++++ Text ++++

Tapada limeña (means "Liman [fem.] covered one") was the denomination used at the time of the Viceroyalty of Peru and the first years of the Republic to designate the women in Lima who covered their heads and faces with comfortable silk , revealing just one eye. Its use began in the 16th century and it spread until well into the 19th century, that is, its use lasted for three centuries and was not only limited to the "City of the Kings", but also to other important cities in the region. In Lima, the custom remained until well into the Republic, when it was relegated by French fashions.

Background
In 1583, the Archbishop of Lima Toribio de Mogrovejo pronounced an energetic rejection of the Lima custom of wearing the saya and the cloak as usual garments worn by women in the capital. This happened during the Third Liman Council that he himself presided over and that gave rise to a censorship that the Cortes of 1586 confirmed during the reign of Philip II of Spain. It was agreed that the offenders would be fined 3,000 maravedís. The fear of this custom, already widespread among Liman women and that had generated so many misunderstandings and confusion, made the authorities suspect that the first cases of transvestism in the Viceroyalty were taking place.

++++ Entries provided ++++

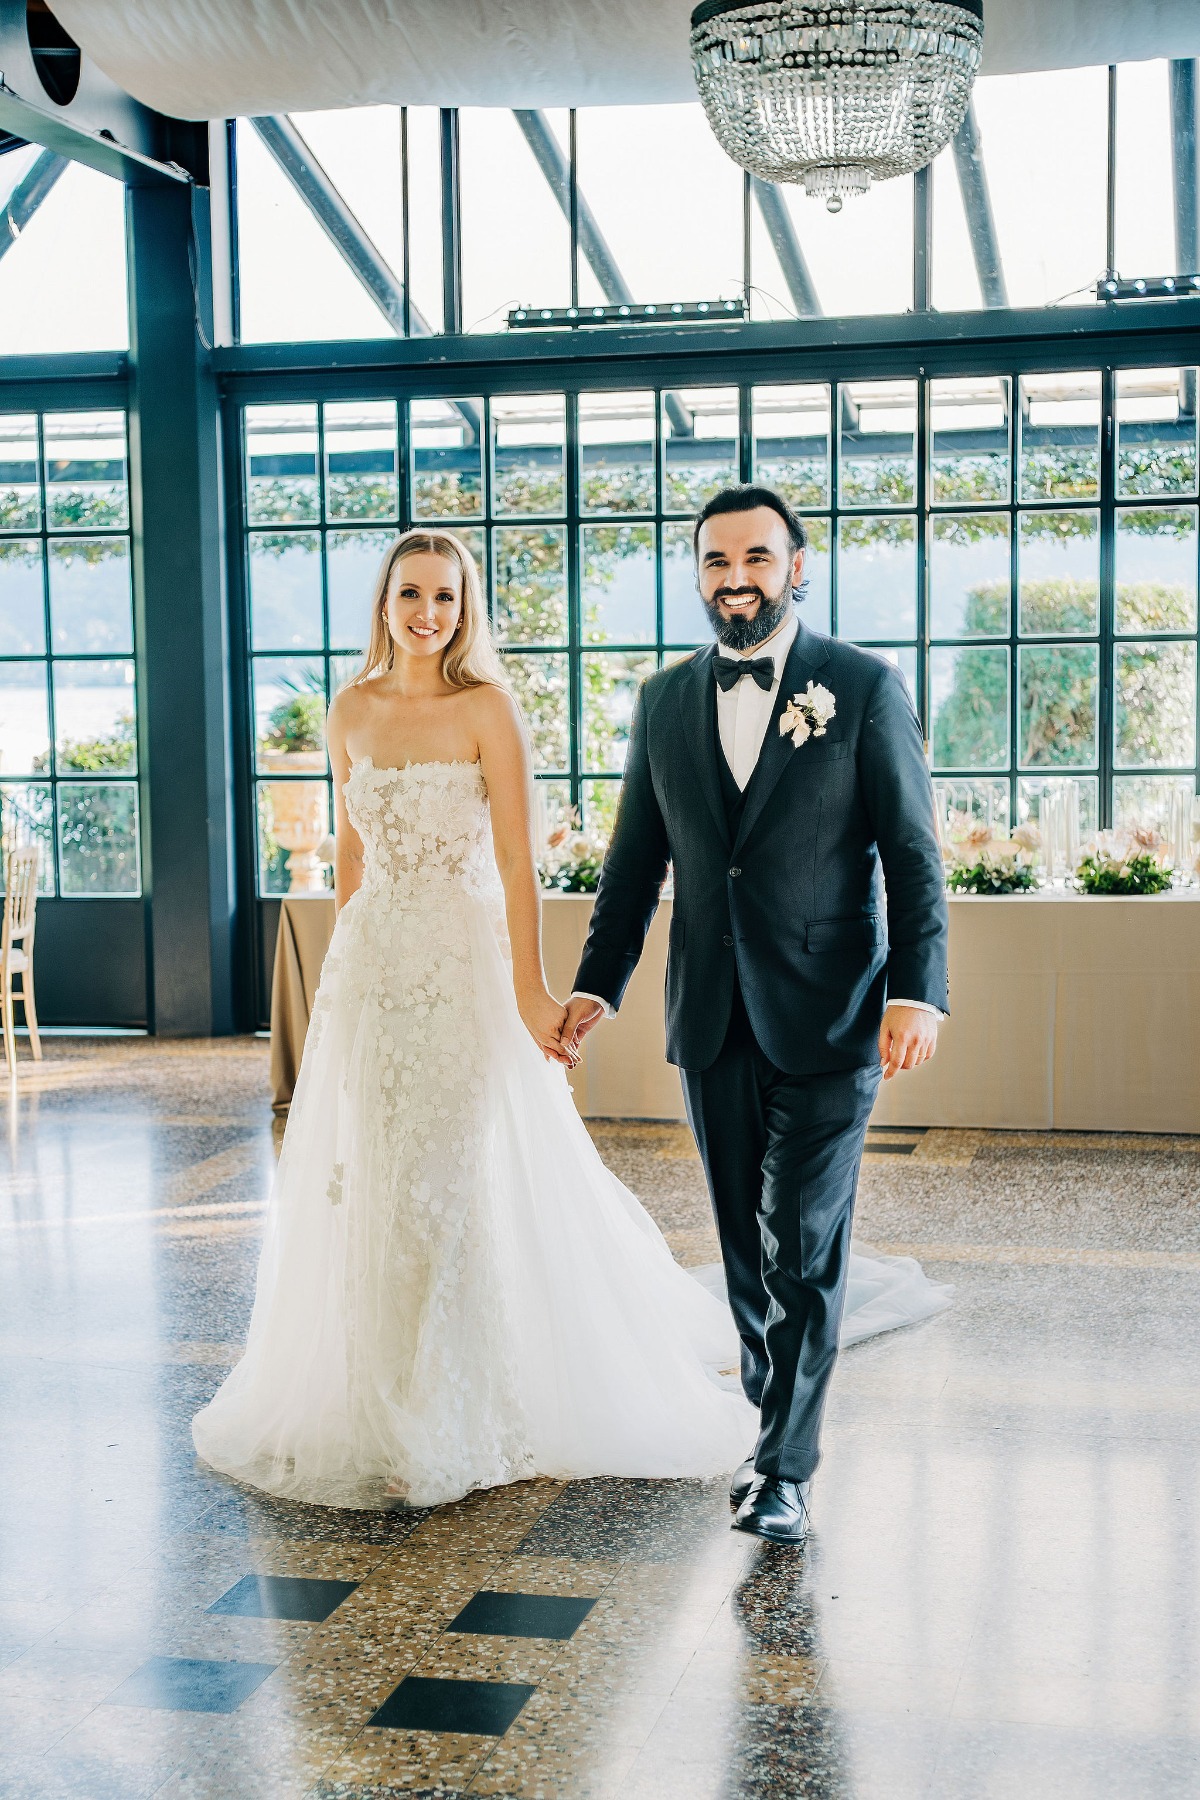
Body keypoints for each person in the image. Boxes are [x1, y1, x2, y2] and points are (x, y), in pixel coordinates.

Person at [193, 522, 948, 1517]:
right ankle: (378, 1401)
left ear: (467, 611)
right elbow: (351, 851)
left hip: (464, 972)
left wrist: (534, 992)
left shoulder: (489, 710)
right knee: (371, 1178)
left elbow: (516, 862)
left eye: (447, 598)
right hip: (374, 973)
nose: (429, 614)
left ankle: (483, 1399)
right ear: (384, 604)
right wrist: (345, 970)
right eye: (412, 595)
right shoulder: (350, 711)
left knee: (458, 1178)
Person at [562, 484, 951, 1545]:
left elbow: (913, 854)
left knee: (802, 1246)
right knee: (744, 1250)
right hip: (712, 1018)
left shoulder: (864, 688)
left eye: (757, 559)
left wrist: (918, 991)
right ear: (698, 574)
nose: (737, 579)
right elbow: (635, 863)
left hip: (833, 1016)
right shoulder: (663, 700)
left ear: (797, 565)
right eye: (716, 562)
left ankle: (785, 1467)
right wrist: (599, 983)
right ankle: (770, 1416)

++++
++++ Entries provided ++++

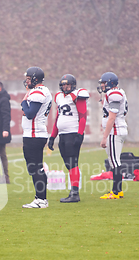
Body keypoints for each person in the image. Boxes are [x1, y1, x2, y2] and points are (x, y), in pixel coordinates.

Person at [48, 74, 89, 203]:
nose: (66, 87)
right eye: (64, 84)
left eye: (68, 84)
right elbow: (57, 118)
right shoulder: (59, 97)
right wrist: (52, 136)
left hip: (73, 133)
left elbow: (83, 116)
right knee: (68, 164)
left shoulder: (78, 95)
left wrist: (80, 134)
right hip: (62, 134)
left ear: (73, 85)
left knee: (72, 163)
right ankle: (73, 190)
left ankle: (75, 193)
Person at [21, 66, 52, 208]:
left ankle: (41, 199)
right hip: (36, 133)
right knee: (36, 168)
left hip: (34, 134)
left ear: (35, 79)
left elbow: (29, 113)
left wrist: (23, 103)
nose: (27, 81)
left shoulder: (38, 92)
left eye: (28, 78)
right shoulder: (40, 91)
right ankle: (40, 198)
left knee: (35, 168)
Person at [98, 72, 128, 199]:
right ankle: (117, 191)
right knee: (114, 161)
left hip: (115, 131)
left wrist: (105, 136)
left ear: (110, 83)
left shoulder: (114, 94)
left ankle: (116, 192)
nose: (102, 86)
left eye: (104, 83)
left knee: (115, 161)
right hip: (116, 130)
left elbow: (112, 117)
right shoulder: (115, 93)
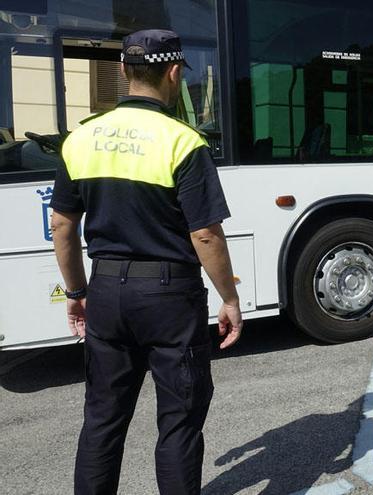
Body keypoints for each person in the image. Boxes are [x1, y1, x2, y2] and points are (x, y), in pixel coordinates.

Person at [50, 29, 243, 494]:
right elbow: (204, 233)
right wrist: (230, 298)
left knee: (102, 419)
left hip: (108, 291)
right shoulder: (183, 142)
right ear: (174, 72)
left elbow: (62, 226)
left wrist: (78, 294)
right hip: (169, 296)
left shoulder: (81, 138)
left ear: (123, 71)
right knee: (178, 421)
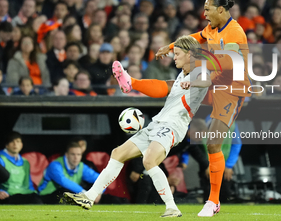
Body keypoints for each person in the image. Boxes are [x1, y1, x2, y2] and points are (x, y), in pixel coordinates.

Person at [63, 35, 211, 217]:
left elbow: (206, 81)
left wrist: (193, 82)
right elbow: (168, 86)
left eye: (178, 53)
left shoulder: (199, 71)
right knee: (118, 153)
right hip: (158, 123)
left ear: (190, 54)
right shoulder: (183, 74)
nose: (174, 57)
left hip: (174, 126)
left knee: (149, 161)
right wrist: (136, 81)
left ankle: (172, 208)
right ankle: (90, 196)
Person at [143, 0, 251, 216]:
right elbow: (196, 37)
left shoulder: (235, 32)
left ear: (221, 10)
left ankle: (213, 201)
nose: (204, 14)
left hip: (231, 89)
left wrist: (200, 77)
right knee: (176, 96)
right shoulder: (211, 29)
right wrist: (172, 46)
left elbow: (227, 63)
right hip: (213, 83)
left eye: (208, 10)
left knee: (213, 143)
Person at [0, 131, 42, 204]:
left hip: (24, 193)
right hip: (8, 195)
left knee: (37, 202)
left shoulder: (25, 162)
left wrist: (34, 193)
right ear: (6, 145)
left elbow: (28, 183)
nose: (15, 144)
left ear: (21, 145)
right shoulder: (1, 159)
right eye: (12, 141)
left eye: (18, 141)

++++

**Activity A**
Repeat the part of the text on the tapada limeña between "Tapada limeña (means" and "by French fashions.", inclusive.
**Activity B**
According to the text on the tapada limeña, what fine was agreed for offenders?
The records are separate material and are unrelated to the text on the tapada limeña.

**Written reply A**
Tapada limeña (means "Liman [fem.] covered one") was the denomination used at the time of the Viceroyalty of Peru and the first years of the Republic to designate the women in Lima who covered their heads and faces with comfortable silk , revealing just one eye. Its use began in the 16th century and it spread until well into the 19th century, that is, its use lasted for three centuries and was not only limited to the "City of the Kings", but also to other important cities in the region. In Lima, the custom remained until well into the Republic, when it was relegated by French fashions.

**Written reply B**
3,000 maravedís